Actually no. It was saturday morning; but the hours and days have blurred to become one. Exhausted to the point of dizziness. Unable to feel having used up all feelings. Wondering what will come next.
25 years ago he had his first bout of brain surgery. The first occurred within hours of his birth. It evacuated a Posterior fossa bleed that was killing him and saved his life.
The second took place right in the NICU when a temporary shunt was placed to relieve pressure on the brain. It failed since his spinal fluid was was thick with blood and coagulated in the shunt.
Twice daily lumbar punctures to relieve the pressure and monitor the fluid went on for weeks.
The third surgery placed a VP shunt. He was 6 weeks old.
This Saturday morning a surgeon at MGH replaced it...from the ventricles to the abdomen.
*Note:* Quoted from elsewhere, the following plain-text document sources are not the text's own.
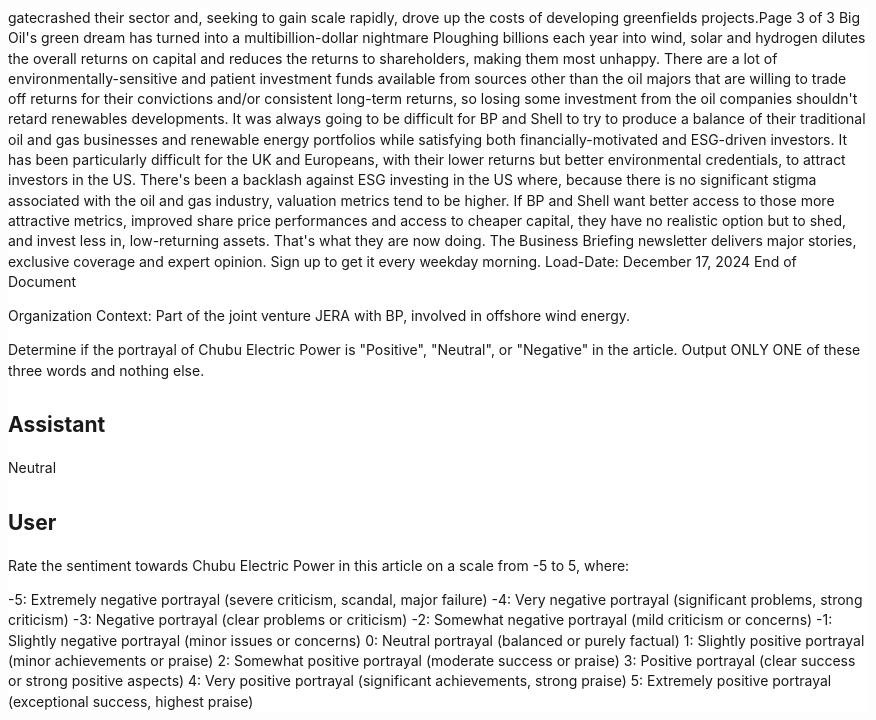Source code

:gatecrashed their sector and, seeking to gain scale rapidly, drove up the costs of developing greenfields projects.Page 3 of 3
Big Oil's green dream has turned into a multibillion-dollar nightmare
Ploughing billions each year into wind, solar and hydrogen dilutes the overall returns on capital and reduces the 
returns to shareholders, making them most unhappy.
There are a lot of environmentally-sensitive and patient investment funds available from sources other than the oil 
majors that are willing to trade off returns for their convictions and/or consistent long-term returns, so losing some 
investment from the oil companies shouldn't retard renewables developments.
It was always going to be difficult for BP and Shell to try to produce a balance of their traditional oil and gas 
businesses and renewable energy portfolios while satisfying both financially-motivated and ESG-driven investors.
It has been particularly difficult for the UK and Europeans, with their lower returns but better environmental 
credentials, to attract investors in the US. There's been a backlash against ESG investing in the US where, 
because there is no significant stigma associated with the oil and gas industry, valuation metrics tend to be higher.
If BP and Shell want better access to those more attractive metrics, improved share price performances and 
access to cheaper capital, they have no realistic option but to shed, and invest less in, low-returning assets. That's 
what they are now doing.
The Business Briefing newsletter delivers major stories, exclusive coverage and expert opinion. Sign up to 
get it every weekday morning.
Load-Date: December 17, 2024
End of Document

Organization Context: Part of the joint venture JERA with BP, involved in offshore wind energy.

Determine if the portrayal of Chubu Electric Power is "Positive", "Neutral", or "Negative" in the article.
Output ONLY ONE of these three words and nothing else.


## Assistant

Neutral

## User


Rate the sentiment towards Chubu Electric Power in this article on a scale from -5 to 5, where:

-5: Extremely negative portrayal (severe criticism, scandal, major failure)
-4: Very negative portrayal (significant problems, strong criticism)
-3: Negative portrayal (clear problems or criticism)
-2: Somewhat negative portrayal (mild criticism or concerns)
-1: Slightly negative portrayal (minor issues or concerns)
0: Neutral portrayal (balanced or purely factual)
1: Slightly positive portrayal (minor achievements or praise)
2: Somewhat positive portrayal (moderate success or praise)
3: Positive portrayal (clear success or strong positive aspects)
4: Very positive portrayal (significant achievements, strong praise)
5: Extremely positive portrayal (exceptional success, highest praise)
He's been lucky, actually. 25 years without a failure or infection is an extraordinary run for a shunt.
When I started writing this I was flooded with things to say. I had a few minutes away from the hospital, I sat, I wrote the intro, and woke up an hour later....not sure where to take it.
About the raw emotion?
About the wonderful nurses?
About the ones who were not?
About the whirlwind that was the 8 hours from arrival to surgery?
About the weeks of hospital stays and other illnesses that predates this?
About the disparate payments between what insurance pays local hospitals versus MGH?
About my sons experience with the medical system over the last 25 years?
About the times it's done well by him? The times it has not?
About him and his life?
About the quote we just received for a new power chair?
About the politics of health care?
About the fever?
And as I sit here by his side, I still don't know what to write, but that, My son had brain surgery.
Mon Jul 04, 2011 at 12:14 AM PT: First and foremost; thank-you all for your best wishes.
Im humbled.by the response to our story and truthfully a bit embarrassed by the attention you have graced upon it.
I never imagined this diary (my first) would have such a response and end up on the rec list, although in retrospect perhaps I should have, given the title. I needed to write, to somehow give voice to the last few days experience, which, while exhausting, i have to say have also been positive. We have much to be thankful for.
To everyone who has asked i update with how he is doing; I won't be able to update you all as often as perhaps you'd like but please know he is on a positive arc now.